Club players get chance to shine as awards format changed
In announcing the shortlists for the fourth annual awards, to be held at Dublin’s Burlington Hotel on May 23, the Irish Hockey Association revealed a change in the structure of some of the top awards.
Two new categories have been introduced this year, with the men’s and women’s senior player of the year awards split into two parts.
While the core members of the Irish senior squad will vote on the senior player of the year, a new award — the senior club player of the year — is open to all other players plying their trade in the top tiers in each province.
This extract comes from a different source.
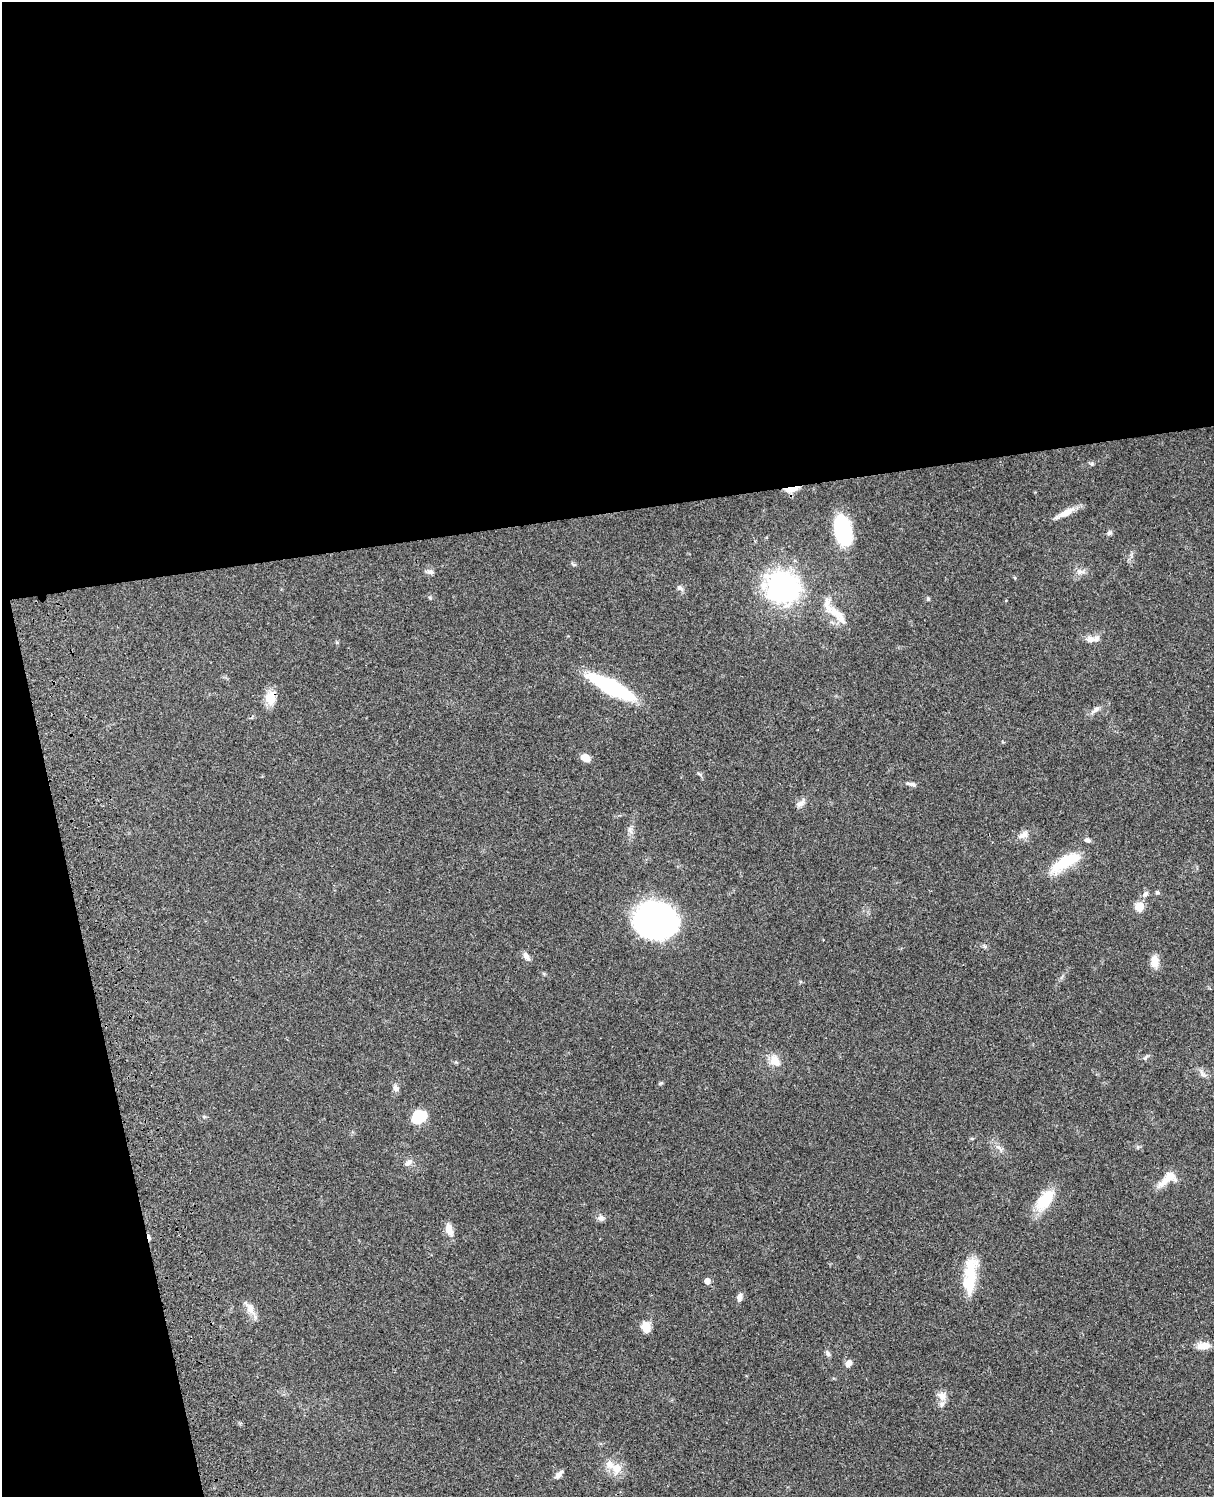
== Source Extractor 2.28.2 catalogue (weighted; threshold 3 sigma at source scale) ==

Jonny Bruton, Cork C of I, Three Rock’s Neil Lyons, Monkstown’s prolific hitman Gareth Watkins and Cookstown skipper Ian Hutchinson will vie for the men’s club player of the year award.
Jean McDonnell and Emma Smyth are predictably in the shake-up for the women’s equivalent after spearheading Railway Union’s charge to a first Leinster title in 100 years.
They are joined by Hermes’ mercurial young forward Anna O’Flanagan and Susie Martin of Ballymoney.
The boys’ U-18 player of the year will be a finely balanced decision, with David Carson, Kyle Good, Shane O’Donoghue and Stephen Cole all having exceptional seasons.
Catholic Institute’s Naomi Carroll has a firm claim on the girls’ equivalent, along with fellow superstars-in-waiting Chloe Watkins, Niamh Atcheler and Dora Gorman.
Mary Logue is in the shake-up to win coach of the year having masterminded UCD’s shock Irish Senior Cup win, as is Pembroke Wanderers’ Craig Fulton, who goes in search of his fourth trophy this season in the Irish Hockey League semi-finals this weekend.
Pembroke are also a strong bet for club of the year, as their first-team success has been replicated down the ranks.
Geoff Conn’s candidacy for umpire of the year was strengthened by his good performances in the EuroHockey League, while Carol Metchette went one better by officiating at the Beijing Olympics.
The conveyor belts of talent at Bandon and Cork C of I have been rewarded with youth club of the year nominations, while the Munster hockey community will also be championing the cause of Cork Harlequins’ Finbarr Kelleher — a superb servant to the game in the committee room and on the pitch — for volunteer of the year.
Meanwhile, a motion calling for the removal of clubs’ second-string teams from the top tiers of Munster hockey will be a hotly-debated issue at the AGM of the Munster Branch of the Irish Hockey Association (MBIHA) at Garryduff tonight (7.30pm).
Six clubs are co-proposing the motion, which has been implemented twice in the past 20 years, only to be scrapped after a season or two. However, the clubs are this time calling for the proposal to be implemented until the 2013/14 season at least, seemingly in the hope of encouraging second-team players at the dominant clubs of Cork Harlequins and Cork Church of Ireland to move to other clubs to result in a better spread of talent.
But the motion is likely to be met with strong opposition from the top two, who could argue that they should not be punished for producing good players and that such a measure would compromise their ambitions on the national stage.